:: Instruction ::
Hand back each record exactly as you find it.

*** Data for this exercise

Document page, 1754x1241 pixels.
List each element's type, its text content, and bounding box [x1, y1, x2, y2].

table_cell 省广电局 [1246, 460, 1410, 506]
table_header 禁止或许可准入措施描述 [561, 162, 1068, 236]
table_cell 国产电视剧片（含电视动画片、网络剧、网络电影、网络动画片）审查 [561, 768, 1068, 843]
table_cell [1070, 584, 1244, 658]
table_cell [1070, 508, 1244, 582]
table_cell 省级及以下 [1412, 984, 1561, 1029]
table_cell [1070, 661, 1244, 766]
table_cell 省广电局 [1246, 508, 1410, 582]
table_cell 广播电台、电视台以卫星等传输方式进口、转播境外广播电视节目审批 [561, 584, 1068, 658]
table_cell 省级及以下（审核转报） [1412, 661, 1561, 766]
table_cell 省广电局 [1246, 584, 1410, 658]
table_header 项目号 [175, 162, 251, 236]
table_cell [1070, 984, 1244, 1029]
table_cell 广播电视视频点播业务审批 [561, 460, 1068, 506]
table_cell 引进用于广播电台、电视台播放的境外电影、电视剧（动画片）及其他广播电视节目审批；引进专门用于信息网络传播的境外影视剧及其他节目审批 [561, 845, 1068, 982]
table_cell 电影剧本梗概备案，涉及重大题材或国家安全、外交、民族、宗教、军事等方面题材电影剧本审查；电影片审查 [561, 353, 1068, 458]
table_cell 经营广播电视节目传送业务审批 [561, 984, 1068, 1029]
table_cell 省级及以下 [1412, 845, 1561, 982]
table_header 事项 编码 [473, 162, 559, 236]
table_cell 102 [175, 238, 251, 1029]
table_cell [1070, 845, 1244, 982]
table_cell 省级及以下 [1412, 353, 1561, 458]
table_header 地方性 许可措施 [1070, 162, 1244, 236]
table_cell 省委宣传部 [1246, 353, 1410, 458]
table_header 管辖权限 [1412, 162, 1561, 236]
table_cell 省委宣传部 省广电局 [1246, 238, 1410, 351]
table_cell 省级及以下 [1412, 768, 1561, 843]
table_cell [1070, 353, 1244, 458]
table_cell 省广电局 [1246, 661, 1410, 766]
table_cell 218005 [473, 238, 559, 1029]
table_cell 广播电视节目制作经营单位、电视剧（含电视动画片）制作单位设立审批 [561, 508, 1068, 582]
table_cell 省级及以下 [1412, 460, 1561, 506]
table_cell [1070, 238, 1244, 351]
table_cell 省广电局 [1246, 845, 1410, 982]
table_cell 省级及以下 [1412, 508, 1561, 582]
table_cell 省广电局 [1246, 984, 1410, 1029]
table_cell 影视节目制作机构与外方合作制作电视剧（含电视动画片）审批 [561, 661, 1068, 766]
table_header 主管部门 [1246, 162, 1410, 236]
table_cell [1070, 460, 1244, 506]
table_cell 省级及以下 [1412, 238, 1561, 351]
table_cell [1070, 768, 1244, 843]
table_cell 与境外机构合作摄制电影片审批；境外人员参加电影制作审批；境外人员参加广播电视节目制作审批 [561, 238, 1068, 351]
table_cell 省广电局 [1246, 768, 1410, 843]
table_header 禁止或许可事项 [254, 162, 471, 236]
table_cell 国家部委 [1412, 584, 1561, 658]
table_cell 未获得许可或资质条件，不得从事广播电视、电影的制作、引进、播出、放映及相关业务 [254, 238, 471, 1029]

******

:: Task response ::
Document page, 1754x1241 pixels.
List each element's type, its text content, and bounding box [x1, y1, x2, y2].

table_cell 省广电局 [1246, 460, 1410, 506]
table_header 禁止或许可准入措施描述 [561, 162, 1068, 236]
table_cell 国产电视剧片（含电视动画片、网络剧、网络电影、网络动画片）审查 [561, 768, 1068, 843]
table_cell [1070, 584, 1244, 658]
table_cell [1070, 508, 1244, 582]
table_cell 省级及以下 [1412, 984, 1561, 1029]
table_cell [1070, 661, 1244, 766]
table_cell 省广电局 [1246, 508, 1410, 582]
table_cell 广播电台、电视台以卫星等传输方式进口、转播境外广播电视节目审批 [561, 584, 1068, 658]
table_cell 省级及以下（审核转报） [1412, 661, 1561, 766]
table_cell 省广电局 [1246, 584, 1410, 658]
table_header 项目号 [175, 162, 251, 236]
table_cell [1070, 984, 1244, 1029]
table_cell 广播电视视频点播业务审批 [561, 460, 1068, 506]
table_cell 引进用于广播电台、电视台播放的境外电影、电视剧（动画片）及其他广播电视节目审批；引进专门用于信息网络传播的境外影视剧及其他节目审批 [561, 845, 1068, 982]
table_cell 电影剧本梗概备案，涉及重大题材或国家安全、外交、民族、宗教、军事等方面题材电影剧本审查；电影片审查 [561, 353, 1068, 458]
table_cell 经营广播电视节目传送业务审批 [561, 984, 1068, 1029]
table_cell 省级及以下 [1412, 845, 1561, 982]
table_header 事项 编码 [473, 162, 559, 236]
table_cell 102 [175, 238, 251, 1029]
table_cell [1070, 845, 1244, 982]
table_cell 省级及以下 [1412, 353, 1561, 458]
table_header 地方性 许可措施 [1070, 162, 1244, 236]
table_cell 省委宣传部 [1246, 353, 1410, 458]
table_header 管辖权限 [1412, 162, 1561, 236]
table_cell 省委宣传部 省广电局 [1246, 238, 1410, 351]
table_cell 省级及以下 [1412, 768, 1561, 843]
table_cell [1070, 353, 1244, 458]
table_cell 省广电局 [1246, 661, 1410, 766]
table_cell 218005 [473, 238, 559, 1029]
table_cell 广播电视节目制作经营单位、电视剧（含电视动画片）制作单位设立审批 [561, 508, 1068, 582]
table_cell 省级及以下 [1412, 460, 1561, 506]
table_cell [1070, 238, 1244, 351]
table_cell 省广电局 [1246, 845, 1410, 982]
table_cell 省级及以下 [1412, 508, 1561, 582]
table_cell 省广电局 [1246, 984, 1410, 1029]
table_cell 影视节目制作机构与外方合作制作电视剧（含电视动画片）审批 [561, 661, 1068, 766]
table_header 主管部门 [1246, 162, 1410, 236]
table_cell [1070, 460, 1244, 506]
table_cell 省级及以下 [1412, 238, 1561, 351]
table_cell [1070, 768, 1244, 843]
table_cell 与境外机构合作摄制电影片审批；境外人员参加电影制作审批；境外人员参加广播电视节目制作审批 [561, 238, 1068, 351]
table_cell 省广电局 [1246, 768, 1410, 843]
table_header 禁止或许可事项 [254, 162, 471, 236]
table_cell 国家部委 [1412, 584, 1561, 658]
table_cell 未获得许可或资质条件，不得从事广播电视、电影的制作、引进、播出、放映及相关业务 [254, 238, 471, 1029]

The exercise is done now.